The Rams got in through the back door, one of two new spots in a "First Four" game. Critics said they didn't belong, but they proved otherwise by blowing past Southern Cal, then trashing traditional powers Georgetown and Purdue by 18 points each.
Now VCU is deeper in the NCAAs than ever before and is the only team in the tournament that can boast about winning three games last week.
There's far less criticism this week, but coach Shaka Smart is on the lookout because he knows it brings out the best in his players.
"I saw somebody had us rated 16th out of the 16 teams still left," Smart said, smiling. "I think there's still some people that are doubting, you know, how well we can do down here in San Antonio. … There's some challenges that we have to battle through. But our guys know what brought us success last week. It's mostly a matter of maintaining that mind-set going into this game."

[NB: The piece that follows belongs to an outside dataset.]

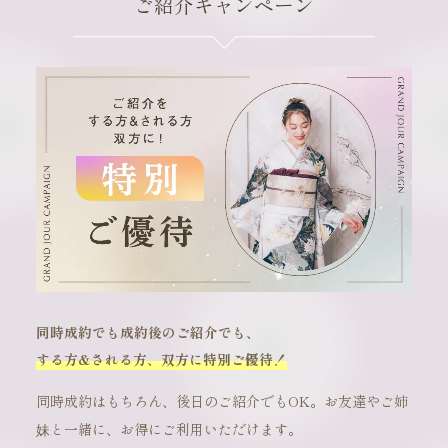
ご紹介キャンペーン
同時成約でも成約後のご紹介でも、
する方&される方、双方に特別ご優待！
同時成約はもちろん、後日のご紹介でもOK。お友達やご姉
妹と一緒に、お得にご利用いただけます。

He won't get any help from the Seminoles.
FSU coach Leonard Hamilton did all he could Thursday to pump up his foe, calling them "definitely one of those ACC-type teams." Asked about being favored in this game as a No. 10 seed, Hamilton said, "We are?"
"We've got to take VCU just as seriously as we would Kansas or Duke or any other team," guard Michael Snaer said. "They made it this far."
The winner of this matchup between 10 and 11 seeds will advance to play Sunday against either top-seeded Kansas or yet another what-are-they-doing-here? team, 12th-seeded Richmond, in a game to determine a spot in the Final Four.
Despite the charm of this game, it's the late game Friday night, the last of the round, in part because it might not make for scintillating TV.
Both clubs thrive on defense. First team to 70 probably will win.
The Seminoles (23-10) are about to wrap up their second straight season of leading the nation in field goal defense, a back-to-back feat not done since Georgetown did in 1990 and '91. Florida State has dropped last season's national-best .377 down to .360. In the NCAA tournament, FSU limited seventh-seeded Texas A&M and second-seeded Notre Dame to .310.